::: Task material

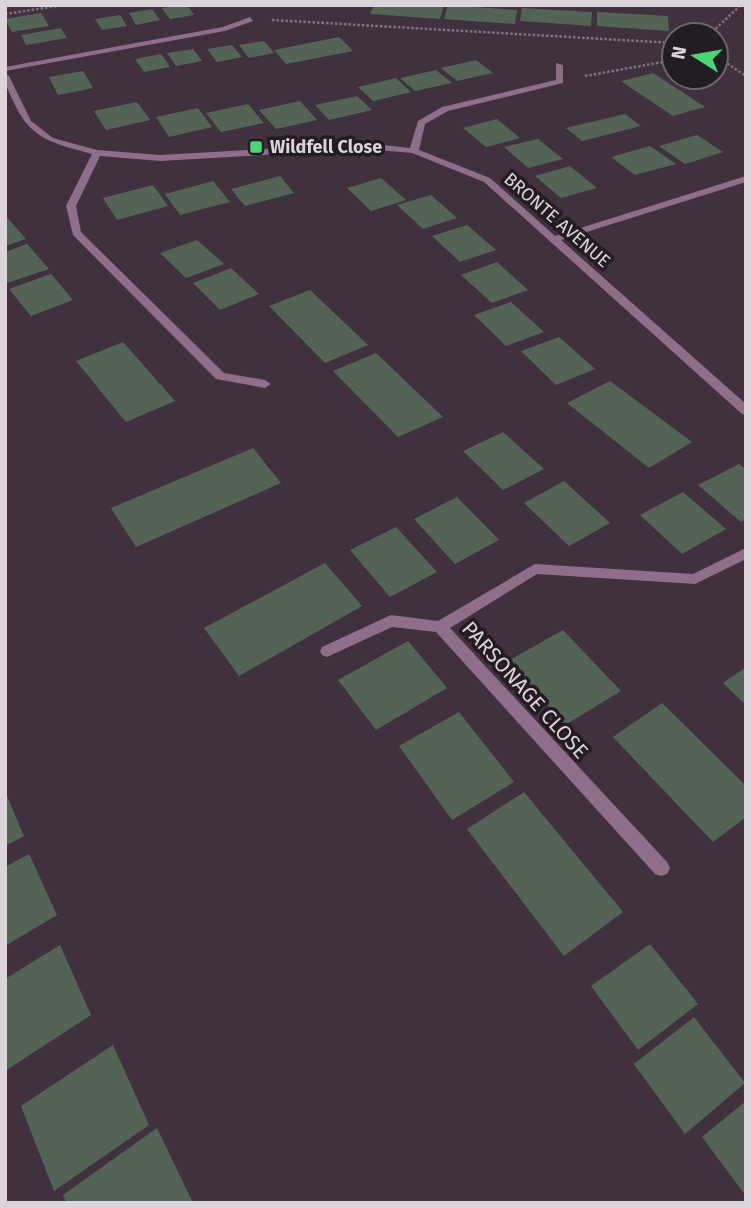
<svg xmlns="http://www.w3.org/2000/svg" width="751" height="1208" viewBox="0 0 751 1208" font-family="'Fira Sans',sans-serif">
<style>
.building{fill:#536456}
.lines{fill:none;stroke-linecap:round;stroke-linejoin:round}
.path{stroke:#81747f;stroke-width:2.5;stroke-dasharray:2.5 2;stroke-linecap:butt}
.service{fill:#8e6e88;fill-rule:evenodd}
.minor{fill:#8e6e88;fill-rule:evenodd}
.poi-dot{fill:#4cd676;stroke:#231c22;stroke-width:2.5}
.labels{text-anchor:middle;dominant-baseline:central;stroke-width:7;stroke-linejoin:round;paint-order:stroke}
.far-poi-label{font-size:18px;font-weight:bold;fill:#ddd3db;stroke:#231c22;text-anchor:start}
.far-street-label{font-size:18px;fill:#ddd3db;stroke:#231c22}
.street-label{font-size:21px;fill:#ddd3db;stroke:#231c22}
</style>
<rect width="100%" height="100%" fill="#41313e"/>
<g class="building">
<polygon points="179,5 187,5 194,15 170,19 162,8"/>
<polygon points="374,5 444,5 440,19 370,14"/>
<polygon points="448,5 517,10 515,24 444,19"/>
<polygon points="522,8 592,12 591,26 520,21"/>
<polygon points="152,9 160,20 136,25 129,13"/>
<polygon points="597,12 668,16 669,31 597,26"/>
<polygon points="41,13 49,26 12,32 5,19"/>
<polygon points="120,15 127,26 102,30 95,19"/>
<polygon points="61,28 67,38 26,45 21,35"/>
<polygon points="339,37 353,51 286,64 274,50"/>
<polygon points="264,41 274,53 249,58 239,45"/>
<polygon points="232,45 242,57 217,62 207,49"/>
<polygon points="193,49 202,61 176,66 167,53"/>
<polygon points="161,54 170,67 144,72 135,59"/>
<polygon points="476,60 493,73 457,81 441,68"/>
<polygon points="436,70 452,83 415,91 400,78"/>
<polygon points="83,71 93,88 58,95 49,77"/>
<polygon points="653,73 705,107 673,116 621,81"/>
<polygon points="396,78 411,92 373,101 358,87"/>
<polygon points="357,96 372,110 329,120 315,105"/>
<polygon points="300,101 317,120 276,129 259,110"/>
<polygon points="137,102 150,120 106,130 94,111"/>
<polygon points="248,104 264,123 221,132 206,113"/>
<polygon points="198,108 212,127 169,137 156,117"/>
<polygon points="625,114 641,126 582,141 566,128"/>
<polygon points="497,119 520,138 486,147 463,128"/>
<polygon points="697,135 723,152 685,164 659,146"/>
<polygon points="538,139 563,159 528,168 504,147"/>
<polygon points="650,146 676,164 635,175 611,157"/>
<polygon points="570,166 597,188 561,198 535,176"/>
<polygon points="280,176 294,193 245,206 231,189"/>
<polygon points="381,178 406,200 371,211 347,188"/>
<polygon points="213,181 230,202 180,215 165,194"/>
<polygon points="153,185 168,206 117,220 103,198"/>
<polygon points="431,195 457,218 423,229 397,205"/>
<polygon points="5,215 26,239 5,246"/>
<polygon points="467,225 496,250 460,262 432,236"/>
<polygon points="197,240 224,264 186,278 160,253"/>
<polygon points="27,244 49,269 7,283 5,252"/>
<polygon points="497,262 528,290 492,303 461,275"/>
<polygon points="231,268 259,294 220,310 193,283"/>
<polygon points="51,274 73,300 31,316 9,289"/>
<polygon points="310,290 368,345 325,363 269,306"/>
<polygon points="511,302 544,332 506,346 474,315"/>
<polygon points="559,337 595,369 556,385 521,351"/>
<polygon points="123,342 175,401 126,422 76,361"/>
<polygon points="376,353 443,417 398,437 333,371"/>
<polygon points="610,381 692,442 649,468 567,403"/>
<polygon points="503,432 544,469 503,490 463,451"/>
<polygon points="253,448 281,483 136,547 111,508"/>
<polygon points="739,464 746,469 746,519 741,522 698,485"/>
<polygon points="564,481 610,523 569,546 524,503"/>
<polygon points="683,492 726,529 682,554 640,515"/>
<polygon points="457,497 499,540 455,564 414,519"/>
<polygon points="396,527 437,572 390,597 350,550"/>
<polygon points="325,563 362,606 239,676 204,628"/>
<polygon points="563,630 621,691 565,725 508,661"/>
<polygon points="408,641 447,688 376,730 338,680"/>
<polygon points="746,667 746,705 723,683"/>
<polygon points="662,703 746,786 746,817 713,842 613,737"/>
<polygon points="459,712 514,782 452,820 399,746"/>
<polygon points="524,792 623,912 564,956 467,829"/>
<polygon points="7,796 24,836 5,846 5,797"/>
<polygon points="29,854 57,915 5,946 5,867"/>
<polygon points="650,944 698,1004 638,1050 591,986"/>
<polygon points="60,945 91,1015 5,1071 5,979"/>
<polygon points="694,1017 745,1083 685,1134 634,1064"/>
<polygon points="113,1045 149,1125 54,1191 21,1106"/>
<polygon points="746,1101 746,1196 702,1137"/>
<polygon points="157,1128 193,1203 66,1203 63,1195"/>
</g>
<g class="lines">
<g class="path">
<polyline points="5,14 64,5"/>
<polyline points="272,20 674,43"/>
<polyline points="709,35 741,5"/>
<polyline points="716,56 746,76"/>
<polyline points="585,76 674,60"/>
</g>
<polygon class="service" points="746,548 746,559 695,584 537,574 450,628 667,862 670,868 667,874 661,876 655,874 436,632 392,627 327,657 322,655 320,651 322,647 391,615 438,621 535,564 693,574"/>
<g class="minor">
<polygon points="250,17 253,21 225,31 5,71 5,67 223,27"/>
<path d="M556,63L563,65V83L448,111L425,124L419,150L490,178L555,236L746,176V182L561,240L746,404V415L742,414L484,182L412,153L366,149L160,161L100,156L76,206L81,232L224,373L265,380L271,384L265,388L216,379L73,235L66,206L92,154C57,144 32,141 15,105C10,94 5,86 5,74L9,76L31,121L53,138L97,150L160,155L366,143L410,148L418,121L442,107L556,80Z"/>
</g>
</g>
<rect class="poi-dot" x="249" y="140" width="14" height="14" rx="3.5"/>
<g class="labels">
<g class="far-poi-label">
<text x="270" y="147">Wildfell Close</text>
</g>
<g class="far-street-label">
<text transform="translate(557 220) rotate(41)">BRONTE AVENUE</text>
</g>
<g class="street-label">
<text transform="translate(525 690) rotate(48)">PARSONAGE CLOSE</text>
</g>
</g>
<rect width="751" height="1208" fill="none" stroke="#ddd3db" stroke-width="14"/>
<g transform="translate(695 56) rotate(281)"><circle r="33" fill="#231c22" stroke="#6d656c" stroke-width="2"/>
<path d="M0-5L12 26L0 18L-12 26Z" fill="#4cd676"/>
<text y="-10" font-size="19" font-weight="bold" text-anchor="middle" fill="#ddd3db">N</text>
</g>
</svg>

::::::
::: Task material

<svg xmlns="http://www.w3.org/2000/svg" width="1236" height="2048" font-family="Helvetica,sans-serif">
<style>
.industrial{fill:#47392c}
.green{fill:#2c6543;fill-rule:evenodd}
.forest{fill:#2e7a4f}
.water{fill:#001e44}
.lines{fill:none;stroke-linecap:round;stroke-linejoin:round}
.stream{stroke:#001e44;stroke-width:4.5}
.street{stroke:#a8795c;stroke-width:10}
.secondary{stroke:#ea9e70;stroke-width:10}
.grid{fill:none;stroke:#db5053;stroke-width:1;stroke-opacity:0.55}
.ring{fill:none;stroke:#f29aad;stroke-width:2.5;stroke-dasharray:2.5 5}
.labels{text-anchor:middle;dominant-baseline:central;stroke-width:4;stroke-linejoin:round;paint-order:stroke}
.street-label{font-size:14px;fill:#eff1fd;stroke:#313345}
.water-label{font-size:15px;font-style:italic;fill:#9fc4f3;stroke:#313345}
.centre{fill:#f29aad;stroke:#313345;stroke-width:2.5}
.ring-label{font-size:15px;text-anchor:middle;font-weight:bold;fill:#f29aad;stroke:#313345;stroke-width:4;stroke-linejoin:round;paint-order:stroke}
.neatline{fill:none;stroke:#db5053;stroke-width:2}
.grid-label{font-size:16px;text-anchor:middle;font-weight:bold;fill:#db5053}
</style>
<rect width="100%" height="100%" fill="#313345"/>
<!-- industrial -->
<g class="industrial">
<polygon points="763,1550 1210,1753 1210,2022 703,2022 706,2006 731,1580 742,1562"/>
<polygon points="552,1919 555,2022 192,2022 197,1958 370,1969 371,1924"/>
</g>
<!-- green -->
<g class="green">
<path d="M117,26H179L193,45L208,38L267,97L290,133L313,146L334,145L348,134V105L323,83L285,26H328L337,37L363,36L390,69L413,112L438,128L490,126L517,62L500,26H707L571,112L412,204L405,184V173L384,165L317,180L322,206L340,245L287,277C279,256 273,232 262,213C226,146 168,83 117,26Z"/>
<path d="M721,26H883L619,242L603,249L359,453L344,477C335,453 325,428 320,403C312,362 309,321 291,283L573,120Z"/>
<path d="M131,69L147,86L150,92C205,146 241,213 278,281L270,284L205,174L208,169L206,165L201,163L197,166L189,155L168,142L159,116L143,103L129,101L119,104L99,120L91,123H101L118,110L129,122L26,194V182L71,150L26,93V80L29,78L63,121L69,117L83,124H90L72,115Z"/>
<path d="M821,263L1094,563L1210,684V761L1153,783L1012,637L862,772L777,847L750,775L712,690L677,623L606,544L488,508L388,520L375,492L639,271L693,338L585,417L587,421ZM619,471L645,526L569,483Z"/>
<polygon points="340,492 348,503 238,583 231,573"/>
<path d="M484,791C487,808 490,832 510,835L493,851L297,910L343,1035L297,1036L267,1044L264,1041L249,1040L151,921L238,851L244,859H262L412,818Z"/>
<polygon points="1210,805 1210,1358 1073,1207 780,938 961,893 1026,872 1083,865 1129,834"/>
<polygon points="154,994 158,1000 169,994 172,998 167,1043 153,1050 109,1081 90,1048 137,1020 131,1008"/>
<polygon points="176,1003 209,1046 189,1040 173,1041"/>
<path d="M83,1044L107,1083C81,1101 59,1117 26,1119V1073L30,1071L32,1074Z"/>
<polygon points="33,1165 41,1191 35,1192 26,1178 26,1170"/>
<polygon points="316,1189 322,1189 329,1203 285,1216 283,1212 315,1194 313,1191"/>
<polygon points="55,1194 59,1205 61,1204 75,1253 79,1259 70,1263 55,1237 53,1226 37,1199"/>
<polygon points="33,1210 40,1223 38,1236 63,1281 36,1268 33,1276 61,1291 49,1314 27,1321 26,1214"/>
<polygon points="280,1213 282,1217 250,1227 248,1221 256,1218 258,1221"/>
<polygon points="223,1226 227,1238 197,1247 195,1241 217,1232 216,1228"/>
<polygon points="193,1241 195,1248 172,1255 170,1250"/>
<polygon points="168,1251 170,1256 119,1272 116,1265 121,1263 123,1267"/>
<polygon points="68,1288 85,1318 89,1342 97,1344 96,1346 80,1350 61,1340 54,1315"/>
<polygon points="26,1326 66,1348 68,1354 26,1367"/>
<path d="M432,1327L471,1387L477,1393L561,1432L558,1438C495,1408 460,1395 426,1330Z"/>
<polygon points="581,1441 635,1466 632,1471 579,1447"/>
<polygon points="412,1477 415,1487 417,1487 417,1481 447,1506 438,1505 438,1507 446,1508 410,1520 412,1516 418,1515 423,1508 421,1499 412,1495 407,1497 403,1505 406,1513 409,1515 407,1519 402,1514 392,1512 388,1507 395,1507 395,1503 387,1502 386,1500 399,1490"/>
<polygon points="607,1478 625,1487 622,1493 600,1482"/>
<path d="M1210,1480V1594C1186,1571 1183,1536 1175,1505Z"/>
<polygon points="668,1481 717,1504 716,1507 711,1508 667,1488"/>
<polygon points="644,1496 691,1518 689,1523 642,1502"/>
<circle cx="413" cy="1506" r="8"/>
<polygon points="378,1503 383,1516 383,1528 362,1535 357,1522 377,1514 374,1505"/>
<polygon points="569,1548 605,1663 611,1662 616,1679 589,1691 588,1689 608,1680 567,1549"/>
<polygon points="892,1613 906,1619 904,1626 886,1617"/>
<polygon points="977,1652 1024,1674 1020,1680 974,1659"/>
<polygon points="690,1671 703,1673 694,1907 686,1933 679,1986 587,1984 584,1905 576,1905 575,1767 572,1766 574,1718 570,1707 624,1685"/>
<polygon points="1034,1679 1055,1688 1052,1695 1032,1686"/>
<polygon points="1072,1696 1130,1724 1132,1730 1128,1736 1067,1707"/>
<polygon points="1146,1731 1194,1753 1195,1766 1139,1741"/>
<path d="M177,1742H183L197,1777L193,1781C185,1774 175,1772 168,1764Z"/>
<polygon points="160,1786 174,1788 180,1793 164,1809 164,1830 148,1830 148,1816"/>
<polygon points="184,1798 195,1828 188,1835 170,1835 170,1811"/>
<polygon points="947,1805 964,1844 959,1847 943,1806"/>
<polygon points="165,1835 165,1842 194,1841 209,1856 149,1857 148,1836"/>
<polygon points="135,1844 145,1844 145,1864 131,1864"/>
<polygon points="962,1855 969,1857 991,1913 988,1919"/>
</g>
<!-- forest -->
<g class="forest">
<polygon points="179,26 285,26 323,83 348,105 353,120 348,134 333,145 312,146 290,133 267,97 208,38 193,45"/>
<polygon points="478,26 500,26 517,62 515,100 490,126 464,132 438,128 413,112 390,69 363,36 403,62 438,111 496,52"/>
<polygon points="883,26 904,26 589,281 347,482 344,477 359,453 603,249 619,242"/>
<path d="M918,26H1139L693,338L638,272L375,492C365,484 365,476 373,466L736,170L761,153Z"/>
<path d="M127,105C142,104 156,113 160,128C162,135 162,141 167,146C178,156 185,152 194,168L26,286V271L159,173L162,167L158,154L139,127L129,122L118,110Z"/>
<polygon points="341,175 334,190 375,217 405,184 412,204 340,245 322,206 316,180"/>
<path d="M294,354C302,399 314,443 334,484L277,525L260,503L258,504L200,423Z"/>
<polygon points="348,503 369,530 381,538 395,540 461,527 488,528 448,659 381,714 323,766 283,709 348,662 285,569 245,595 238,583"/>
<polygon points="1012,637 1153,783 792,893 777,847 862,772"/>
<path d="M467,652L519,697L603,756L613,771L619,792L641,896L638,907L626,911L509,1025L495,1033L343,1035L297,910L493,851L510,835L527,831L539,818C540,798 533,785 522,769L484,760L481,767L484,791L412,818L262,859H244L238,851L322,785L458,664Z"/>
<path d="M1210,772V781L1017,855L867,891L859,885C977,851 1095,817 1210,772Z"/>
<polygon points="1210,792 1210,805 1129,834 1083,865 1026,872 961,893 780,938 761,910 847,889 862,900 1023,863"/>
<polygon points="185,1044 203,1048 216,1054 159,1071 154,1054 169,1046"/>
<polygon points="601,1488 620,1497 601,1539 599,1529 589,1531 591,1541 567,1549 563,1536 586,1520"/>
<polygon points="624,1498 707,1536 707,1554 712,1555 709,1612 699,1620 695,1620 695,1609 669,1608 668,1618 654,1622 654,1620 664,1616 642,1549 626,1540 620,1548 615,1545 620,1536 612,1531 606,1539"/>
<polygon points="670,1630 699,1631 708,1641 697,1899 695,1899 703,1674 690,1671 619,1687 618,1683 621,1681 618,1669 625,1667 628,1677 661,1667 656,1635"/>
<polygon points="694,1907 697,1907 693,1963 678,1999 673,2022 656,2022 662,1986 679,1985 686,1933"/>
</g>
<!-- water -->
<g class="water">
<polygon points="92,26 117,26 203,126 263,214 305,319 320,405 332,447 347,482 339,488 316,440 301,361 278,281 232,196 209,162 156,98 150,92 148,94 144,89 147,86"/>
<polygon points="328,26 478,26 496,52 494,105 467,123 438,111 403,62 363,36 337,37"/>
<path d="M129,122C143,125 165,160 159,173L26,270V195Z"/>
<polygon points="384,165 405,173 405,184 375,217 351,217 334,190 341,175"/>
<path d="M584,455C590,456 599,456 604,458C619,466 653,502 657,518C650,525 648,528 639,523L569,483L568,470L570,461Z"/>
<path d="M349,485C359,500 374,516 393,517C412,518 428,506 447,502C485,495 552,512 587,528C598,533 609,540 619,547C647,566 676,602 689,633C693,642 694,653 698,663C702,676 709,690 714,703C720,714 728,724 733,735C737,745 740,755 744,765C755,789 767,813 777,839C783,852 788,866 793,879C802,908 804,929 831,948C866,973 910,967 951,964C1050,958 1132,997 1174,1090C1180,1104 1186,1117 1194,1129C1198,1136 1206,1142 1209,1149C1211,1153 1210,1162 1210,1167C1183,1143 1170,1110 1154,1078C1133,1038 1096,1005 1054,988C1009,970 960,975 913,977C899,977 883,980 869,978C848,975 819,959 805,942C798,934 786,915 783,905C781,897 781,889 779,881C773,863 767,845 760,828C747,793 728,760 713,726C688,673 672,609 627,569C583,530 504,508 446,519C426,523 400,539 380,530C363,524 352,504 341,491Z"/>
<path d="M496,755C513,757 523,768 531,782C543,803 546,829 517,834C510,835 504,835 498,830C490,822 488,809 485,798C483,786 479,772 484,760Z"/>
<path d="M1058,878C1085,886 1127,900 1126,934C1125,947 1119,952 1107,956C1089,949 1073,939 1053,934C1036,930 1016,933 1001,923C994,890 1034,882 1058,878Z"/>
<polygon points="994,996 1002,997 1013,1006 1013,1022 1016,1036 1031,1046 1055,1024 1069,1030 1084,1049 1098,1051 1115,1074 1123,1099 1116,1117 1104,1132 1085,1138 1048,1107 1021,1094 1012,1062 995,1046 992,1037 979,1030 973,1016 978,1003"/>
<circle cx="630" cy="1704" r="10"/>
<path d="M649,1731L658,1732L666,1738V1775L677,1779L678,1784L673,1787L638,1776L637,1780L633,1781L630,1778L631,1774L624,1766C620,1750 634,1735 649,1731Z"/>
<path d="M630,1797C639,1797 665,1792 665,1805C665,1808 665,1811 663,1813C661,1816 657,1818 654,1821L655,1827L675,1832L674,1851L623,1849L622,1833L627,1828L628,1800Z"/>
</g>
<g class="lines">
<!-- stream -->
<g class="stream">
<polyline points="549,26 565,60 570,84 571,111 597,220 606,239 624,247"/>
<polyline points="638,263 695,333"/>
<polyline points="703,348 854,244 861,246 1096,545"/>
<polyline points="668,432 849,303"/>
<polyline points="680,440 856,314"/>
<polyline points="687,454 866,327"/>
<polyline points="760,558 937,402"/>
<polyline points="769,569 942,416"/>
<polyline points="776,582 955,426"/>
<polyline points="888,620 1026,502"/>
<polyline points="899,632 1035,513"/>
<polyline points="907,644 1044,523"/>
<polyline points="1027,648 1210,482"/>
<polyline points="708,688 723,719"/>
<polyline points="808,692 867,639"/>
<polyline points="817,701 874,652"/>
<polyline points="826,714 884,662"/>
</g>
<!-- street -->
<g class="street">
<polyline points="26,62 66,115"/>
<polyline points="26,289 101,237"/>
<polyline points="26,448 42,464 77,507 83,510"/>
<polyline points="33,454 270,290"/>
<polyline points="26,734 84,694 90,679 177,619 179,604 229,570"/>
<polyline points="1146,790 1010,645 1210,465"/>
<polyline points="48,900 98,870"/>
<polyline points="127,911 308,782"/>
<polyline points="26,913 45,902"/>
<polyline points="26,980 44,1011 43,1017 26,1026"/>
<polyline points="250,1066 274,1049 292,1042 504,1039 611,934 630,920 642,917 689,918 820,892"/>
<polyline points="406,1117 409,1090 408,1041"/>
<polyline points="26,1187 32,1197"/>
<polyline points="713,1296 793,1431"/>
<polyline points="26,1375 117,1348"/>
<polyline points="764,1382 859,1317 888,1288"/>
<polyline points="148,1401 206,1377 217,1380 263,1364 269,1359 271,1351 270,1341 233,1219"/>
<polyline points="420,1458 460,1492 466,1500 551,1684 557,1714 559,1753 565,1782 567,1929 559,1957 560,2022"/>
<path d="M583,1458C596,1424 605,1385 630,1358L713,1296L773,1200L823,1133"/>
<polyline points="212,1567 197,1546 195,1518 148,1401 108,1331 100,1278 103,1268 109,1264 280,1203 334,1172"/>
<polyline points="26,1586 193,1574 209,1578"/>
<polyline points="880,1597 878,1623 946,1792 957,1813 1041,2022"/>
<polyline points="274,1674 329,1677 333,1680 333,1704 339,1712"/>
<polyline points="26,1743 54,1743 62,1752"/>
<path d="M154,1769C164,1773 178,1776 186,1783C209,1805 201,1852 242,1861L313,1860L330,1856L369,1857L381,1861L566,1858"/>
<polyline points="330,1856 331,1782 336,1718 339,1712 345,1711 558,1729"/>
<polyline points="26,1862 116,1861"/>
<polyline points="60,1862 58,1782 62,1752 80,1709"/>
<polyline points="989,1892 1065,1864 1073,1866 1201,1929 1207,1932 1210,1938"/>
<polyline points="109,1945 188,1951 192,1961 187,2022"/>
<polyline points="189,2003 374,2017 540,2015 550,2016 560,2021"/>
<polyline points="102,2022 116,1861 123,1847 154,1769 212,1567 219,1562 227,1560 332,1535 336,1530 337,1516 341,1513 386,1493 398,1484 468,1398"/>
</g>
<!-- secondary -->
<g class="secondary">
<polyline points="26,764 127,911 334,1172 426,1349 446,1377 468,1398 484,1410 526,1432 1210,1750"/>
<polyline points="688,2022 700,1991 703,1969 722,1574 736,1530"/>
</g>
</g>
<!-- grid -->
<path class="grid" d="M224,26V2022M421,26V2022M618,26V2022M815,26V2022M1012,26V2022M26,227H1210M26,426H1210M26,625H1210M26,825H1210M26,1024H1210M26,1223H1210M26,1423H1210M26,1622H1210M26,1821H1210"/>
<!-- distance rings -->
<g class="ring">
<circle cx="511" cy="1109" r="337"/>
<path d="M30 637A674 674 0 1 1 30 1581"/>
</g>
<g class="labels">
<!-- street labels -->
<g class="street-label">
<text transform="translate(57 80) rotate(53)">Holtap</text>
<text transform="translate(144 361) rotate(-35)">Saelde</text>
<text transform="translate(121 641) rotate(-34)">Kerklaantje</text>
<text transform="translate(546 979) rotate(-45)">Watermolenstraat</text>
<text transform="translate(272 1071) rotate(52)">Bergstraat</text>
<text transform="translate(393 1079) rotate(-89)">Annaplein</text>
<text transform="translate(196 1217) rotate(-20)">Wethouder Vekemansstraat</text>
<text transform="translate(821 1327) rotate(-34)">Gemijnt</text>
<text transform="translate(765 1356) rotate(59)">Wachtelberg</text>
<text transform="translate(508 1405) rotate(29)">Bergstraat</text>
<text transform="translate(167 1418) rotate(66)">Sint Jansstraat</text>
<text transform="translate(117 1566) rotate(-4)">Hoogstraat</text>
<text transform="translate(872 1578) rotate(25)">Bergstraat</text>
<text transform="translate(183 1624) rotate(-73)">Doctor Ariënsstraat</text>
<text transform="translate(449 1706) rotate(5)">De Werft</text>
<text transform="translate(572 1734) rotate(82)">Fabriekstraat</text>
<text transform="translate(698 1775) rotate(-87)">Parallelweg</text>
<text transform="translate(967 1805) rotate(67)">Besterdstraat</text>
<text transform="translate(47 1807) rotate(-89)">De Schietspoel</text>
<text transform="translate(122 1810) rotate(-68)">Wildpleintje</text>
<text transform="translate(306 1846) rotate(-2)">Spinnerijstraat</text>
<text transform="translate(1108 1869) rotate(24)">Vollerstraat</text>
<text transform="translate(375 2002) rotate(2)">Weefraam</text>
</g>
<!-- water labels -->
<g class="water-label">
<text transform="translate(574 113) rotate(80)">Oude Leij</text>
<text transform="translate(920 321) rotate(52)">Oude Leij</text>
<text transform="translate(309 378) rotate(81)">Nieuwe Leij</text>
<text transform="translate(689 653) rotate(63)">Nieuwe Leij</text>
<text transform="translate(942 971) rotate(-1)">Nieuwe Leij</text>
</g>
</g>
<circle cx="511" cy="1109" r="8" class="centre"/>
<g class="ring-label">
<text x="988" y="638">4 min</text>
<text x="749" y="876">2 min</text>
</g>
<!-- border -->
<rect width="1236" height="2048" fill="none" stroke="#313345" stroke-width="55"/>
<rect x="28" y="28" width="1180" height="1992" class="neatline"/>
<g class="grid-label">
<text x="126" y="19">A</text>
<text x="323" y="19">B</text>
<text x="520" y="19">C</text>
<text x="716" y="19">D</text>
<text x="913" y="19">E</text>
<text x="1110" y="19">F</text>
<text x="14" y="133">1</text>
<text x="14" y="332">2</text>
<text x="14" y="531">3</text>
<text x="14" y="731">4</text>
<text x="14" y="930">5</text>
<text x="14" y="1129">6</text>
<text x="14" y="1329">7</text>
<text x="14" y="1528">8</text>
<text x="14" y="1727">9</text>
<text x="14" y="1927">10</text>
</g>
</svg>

::::::

__About this task__
Where in the listing does the string "evenodd" appear? Copy every line that has it.

__Solution below__
.service{fill:#8e6e88;fill-rule:evenodd}
.minor{fill:#8e6e88;fill-rule:evenodd}
.green{fill:#2c6543;fill-rule:evenodd}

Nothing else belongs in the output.